- **Activity**: Reproduce all the lines below exactly and omit the images.

- **Data for the task**:
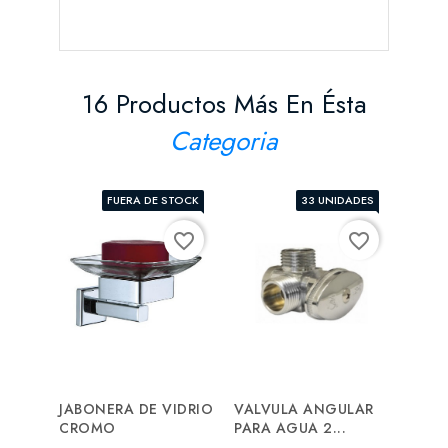
16 Productos Más En Ésta
Categoria
FUERA DE STOCK
33 UNIDADES
favorite_border
favorite_border
JABONERA DE VIDRIO
VALVULA ANGULAR
MON
CROMO
PARA AGUA 2...
LAVA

- **Response below**:
16 Productos Más En Ésta
Categoria
FUERA DE STOCK
33 UNIDADES
favorite_border
favorite_border
JABONERA DE VIDRIO
VALVULA ANGULAR
MON
CROMO
PARA AGUA 2...
LAVA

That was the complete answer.